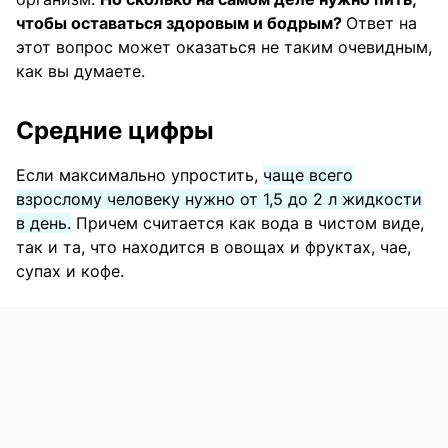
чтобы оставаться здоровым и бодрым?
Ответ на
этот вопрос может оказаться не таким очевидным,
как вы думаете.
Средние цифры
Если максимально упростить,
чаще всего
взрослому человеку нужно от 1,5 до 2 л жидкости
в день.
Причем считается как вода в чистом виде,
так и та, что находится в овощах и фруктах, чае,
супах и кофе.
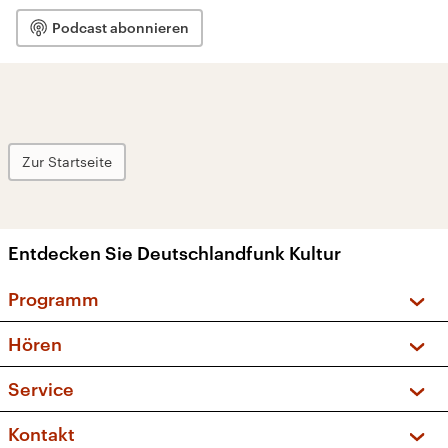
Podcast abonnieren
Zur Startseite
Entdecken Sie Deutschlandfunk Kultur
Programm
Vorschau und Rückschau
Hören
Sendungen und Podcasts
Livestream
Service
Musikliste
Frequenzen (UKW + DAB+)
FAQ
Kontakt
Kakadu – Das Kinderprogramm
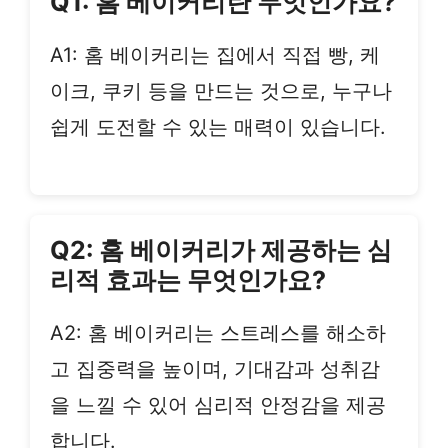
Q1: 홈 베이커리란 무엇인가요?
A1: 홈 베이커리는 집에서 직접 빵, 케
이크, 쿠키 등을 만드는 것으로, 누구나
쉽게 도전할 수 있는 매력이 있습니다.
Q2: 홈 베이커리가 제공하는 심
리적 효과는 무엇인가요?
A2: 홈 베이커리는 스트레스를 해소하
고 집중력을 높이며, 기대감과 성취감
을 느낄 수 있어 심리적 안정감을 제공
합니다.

• Requirement: Please output every line of the listing as it stands, and omit its images.

• Solution for this problem:
чтобы оставаться здоровым и бодрым?
Ответ на
этот вопрос может оказаться не таким очевидным,
как вы думаете.
Средние цифры
Если максимально упростить,
чаще всего
взрослому человеку нужно от 1,5 до 2 л жидкости
в день.
Причем считается как вода в чистом виде,
так и та, что находится в овощах и фруктах, чае,
супах и кофе.
Podcast abonnieren
Zur Startseite
Entdecken Sie Deutschlandfunk Kultur
Programm
Vorschau und Rückschau
Hören
Sendungen und Podcasts
Livestream
Service
Musikliste
Frequenzen (UKW + DAB+)
FAQ
Kontakt
Kakadu – Das Kinderprogramm
Q1: 홈 베이커리란 무엇인가요?
A1: 홈 베이커리는 집에서 직접 빵, 케
이크, 쿠키 등을 만드는 것으로, 누구나
쉽게 도전할 수 있는 매력이 있습니다.
Q2: 홈 베이커리가 제공하는 심
리적 효과는 무엇인가요?
A2: 홈 베이커리는 스트레스를 해소하
고 집중력을 높이며, 기대감과 성취감
을 느낄 수 있어 심리적 안정감을 제공
합니다.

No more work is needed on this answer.